Info about the course
Labs: Wednesdays, 14:15-15:45, J. Liivi 2 - 003
Lecturer: Raul Kangro (Institute of Mathematics and Statistics), firstname.lastname@example.org
Course Home Page in Moodle: https://moodle.ut.ee/course/view.php?id=1435
Amount of credits: 3 EAP
Goals: After successful completion of the course the student
- Knows the principles and practical error estimates of the Monte-Carlo method; is able to generate the trajectories of the solutions of stochastic differential equations (especially stock price trajectories) and knows how to use the skill in constructing simulation methods for pricing financial options
- Knows several variance reductions methods for speeding up the Monte-Carlo simulation (antithetic variates, control variables, importance sampling, stratified sampling) and is able to use them in option pricing
- Knows the concept of the quasi-random variables and is able to use them in option pricing.
Topics of the course: Introduction to the R package. Generating random numbers. MC method for numerical computation of expected values of random variables. Numerical evaluation of integrals using MC method. Implementing Black-Scholes formulas in R. Simulating the trajectories of stock prices. Implementing Euler's method. The analysis of the convergence rate of the method. Euler's method in the case of a general market model. Milstein's method and a weakly second order method for generating stock prices. Variance reduction methods: antithetic variates and control variates, importance sampling and stratified sampling. Additional points about stratified sampling, using stratified sampling for generating the trajectories of the stock price. Pricing Asian options by MC. Using stratified sampling for pricing Asian options. Quasi-Monte-Carlo methods, Halton points, Sobol points. Computing the option price sensitivities with MC. Using MC for pricing American options.

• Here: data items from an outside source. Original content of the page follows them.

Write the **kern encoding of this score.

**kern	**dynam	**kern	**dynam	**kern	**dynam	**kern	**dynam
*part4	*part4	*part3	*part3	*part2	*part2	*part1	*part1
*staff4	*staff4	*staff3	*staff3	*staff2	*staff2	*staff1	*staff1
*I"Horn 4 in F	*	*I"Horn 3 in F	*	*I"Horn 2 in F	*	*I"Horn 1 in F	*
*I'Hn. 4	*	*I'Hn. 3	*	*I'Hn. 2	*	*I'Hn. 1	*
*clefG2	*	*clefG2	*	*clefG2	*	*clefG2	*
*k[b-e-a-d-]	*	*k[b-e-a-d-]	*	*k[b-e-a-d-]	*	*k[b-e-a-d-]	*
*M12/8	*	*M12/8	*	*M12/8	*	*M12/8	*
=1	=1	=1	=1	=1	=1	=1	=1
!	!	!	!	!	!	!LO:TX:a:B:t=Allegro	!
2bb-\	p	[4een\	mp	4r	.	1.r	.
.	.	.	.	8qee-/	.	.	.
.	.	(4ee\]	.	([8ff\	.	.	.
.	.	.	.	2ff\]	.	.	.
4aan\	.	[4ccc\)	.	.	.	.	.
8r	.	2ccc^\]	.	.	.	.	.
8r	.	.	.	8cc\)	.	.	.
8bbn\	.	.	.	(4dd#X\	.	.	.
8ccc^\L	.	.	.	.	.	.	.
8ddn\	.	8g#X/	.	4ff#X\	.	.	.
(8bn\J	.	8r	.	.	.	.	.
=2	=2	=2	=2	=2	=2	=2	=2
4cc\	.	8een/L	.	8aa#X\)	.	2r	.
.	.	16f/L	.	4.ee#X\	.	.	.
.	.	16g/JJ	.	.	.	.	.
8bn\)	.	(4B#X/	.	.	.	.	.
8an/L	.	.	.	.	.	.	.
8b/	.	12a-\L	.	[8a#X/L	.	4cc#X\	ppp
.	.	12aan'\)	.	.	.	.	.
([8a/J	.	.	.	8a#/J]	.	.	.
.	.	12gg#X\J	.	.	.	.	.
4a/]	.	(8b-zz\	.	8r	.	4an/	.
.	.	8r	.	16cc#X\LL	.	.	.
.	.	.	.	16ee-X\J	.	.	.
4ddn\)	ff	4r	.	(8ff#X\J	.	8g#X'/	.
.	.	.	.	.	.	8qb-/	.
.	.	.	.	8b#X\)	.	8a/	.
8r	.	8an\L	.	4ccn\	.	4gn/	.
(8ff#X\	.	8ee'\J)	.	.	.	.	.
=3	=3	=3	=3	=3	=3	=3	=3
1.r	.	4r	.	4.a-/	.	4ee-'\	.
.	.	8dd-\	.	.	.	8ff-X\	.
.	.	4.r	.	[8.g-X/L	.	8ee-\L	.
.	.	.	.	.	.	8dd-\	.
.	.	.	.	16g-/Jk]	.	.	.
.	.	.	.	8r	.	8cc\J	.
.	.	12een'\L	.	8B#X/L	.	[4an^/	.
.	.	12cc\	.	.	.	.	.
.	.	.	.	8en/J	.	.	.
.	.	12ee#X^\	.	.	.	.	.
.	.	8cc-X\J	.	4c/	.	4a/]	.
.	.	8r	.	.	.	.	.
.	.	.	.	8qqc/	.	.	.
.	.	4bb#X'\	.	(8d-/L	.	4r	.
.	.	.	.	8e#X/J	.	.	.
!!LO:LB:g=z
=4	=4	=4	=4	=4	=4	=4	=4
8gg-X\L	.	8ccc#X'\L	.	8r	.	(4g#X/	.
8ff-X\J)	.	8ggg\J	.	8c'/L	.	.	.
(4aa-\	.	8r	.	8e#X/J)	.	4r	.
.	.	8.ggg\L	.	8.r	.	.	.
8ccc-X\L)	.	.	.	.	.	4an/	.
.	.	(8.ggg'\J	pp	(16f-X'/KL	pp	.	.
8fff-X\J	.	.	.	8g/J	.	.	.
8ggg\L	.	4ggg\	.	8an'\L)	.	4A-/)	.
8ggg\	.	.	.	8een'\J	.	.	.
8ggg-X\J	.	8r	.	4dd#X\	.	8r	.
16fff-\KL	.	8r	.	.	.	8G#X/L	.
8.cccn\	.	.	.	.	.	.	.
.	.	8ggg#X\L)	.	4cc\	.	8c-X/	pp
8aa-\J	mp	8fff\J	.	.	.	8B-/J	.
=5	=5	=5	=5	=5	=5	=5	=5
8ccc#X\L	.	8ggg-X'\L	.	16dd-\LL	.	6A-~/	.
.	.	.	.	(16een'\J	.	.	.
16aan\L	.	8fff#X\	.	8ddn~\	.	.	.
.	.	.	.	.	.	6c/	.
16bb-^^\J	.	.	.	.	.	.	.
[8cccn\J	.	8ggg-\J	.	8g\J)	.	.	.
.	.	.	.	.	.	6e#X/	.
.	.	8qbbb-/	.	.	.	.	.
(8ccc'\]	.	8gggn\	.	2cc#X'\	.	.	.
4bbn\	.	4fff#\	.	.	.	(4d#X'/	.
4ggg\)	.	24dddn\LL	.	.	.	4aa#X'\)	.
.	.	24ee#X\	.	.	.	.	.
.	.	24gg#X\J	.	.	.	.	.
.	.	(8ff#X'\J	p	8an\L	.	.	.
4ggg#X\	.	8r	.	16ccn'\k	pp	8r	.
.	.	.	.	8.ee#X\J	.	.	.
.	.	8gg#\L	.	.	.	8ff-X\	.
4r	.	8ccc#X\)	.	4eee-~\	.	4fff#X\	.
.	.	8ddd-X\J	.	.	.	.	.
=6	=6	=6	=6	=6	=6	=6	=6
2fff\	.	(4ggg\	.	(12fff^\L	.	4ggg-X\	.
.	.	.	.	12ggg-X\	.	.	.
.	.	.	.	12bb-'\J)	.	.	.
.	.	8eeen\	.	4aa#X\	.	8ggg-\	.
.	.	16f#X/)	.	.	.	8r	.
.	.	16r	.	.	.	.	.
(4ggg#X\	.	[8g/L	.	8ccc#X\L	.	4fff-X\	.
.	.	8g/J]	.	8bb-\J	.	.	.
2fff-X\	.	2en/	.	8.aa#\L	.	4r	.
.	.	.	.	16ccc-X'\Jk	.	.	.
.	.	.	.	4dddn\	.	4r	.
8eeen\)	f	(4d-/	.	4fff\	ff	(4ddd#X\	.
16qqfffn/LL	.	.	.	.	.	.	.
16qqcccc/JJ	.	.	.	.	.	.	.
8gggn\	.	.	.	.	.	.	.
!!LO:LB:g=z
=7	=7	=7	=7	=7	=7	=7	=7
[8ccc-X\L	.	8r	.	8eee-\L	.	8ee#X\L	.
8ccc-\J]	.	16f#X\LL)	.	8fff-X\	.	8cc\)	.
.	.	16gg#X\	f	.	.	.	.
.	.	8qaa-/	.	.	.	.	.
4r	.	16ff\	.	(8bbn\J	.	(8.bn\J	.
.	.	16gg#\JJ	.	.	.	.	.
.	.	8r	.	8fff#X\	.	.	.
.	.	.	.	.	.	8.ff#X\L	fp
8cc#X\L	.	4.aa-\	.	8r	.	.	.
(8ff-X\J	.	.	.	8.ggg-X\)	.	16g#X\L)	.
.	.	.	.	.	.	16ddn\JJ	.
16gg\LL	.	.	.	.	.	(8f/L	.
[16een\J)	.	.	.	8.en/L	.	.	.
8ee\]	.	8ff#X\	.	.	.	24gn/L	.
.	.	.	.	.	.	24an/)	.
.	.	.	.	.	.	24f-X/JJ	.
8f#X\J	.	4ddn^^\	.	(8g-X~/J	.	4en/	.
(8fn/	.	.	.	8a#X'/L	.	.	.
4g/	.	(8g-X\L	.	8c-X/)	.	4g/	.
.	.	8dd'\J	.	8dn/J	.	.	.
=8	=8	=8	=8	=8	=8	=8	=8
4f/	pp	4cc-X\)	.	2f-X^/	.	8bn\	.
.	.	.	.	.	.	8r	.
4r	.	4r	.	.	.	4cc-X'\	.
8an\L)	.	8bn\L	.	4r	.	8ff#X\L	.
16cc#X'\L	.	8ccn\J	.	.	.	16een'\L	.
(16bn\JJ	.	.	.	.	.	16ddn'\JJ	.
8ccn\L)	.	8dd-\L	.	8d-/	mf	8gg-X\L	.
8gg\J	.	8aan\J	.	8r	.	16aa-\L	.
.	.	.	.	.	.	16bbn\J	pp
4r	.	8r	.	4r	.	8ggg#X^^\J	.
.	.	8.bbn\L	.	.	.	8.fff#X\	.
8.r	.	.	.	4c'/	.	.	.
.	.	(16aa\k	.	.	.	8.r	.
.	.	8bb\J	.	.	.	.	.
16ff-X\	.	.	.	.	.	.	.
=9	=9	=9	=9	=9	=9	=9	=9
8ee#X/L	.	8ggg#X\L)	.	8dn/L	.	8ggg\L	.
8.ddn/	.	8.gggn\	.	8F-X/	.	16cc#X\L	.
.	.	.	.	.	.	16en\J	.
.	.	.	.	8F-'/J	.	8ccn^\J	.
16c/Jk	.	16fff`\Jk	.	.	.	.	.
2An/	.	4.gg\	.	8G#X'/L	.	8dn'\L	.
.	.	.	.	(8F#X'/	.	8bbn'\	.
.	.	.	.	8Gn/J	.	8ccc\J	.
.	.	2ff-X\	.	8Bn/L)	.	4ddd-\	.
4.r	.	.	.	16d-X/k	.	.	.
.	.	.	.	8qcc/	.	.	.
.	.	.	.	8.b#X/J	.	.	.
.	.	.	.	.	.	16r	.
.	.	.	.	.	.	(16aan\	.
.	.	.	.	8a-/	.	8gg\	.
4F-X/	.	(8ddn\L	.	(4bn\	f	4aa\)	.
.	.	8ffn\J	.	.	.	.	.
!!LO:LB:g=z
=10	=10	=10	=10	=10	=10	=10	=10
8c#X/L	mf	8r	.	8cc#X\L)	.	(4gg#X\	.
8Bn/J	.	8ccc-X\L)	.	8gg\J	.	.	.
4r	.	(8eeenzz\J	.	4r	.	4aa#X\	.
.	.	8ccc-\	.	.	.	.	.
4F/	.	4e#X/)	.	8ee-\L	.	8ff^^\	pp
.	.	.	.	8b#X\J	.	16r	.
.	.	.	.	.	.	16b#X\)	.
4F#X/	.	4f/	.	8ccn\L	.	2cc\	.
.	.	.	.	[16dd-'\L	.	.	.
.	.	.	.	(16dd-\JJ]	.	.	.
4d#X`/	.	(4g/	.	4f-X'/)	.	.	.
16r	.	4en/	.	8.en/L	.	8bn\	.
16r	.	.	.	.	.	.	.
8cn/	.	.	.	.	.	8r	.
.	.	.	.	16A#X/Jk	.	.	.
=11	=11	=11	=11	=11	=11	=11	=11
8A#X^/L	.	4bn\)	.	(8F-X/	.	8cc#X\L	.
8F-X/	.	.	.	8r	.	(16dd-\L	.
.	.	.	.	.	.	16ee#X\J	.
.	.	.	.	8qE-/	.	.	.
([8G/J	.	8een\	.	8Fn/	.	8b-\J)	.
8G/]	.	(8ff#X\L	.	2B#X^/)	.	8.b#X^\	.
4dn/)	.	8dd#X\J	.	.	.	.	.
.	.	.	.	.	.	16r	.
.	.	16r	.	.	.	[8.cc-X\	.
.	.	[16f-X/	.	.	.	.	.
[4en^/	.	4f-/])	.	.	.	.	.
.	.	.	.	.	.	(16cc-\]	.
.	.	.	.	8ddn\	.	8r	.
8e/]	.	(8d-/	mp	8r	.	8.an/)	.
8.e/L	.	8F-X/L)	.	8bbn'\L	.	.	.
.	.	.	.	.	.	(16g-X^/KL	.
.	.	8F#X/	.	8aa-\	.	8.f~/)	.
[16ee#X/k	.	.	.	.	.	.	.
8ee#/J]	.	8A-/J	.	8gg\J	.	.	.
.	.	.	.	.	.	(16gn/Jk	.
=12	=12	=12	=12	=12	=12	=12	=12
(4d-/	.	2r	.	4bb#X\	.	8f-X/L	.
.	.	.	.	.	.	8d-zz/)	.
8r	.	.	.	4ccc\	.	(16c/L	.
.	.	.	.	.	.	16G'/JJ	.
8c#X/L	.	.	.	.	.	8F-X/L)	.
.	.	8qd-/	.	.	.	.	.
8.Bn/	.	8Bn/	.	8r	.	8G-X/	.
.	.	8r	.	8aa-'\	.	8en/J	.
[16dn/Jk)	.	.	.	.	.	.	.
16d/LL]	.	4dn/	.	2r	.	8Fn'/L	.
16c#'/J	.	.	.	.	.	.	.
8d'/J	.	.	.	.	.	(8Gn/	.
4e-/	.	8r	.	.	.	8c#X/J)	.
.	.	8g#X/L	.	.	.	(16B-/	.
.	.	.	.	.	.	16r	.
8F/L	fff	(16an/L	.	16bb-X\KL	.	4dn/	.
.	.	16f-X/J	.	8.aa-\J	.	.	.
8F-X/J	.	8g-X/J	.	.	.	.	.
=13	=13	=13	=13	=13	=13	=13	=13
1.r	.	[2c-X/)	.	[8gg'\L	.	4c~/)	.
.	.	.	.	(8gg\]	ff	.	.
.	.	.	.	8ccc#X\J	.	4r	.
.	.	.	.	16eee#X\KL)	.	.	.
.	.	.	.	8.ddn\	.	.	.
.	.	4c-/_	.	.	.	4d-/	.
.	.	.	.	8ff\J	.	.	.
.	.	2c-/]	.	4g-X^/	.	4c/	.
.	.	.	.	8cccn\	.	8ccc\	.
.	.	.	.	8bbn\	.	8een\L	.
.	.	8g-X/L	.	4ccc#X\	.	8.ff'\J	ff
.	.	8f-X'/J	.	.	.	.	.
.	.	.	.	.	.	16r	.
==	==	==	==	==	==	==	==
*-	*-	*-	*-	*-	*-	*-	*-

Independent works: There are 8 practical homework assignments (one in every second week starting from the first one). The homework solutions are due one week after they were handed out. The late submissions are allowed but the score for such submissions is reduced by 50%. The solutions to the practical homework assignments have to be submitted through the Moodle web page of the course as R scripts (.R files) or R notebook files (.Rmd files). Maximal score for each homework assignment is 5 points. The maximal total score for homework assignments is 40 points.
Requirement to be met for final assessment: At least 20 points (50%) for homework assignments is required for qualifying for the final examination.
Composition of the final grade: 60% of the total score is given by the final exam, 40% comes from the homework assignments. The final exam takes place in a computer lab and consists of 4 computational problems related to option pricing. The final grade is determined by the total score as follows: the score less than 50 gives F, from 50 to 59.9 gives E, from 60 to 69.9 gives D, from 70 to 79.9 gives C, from 80 to 89.9 gives B and a score of 90 or more gives A
E-learning activities: The course materials are divided between 16 study weeks and can be used for independent study or as supporting materials for the lectures and the computer labs. The lecture notes and lab handouts contain all of the theoretical materials that is required for this course. The solutions of the 8 practical homework assignments have to be submitted through Moodle. The final examination has to be taken in person.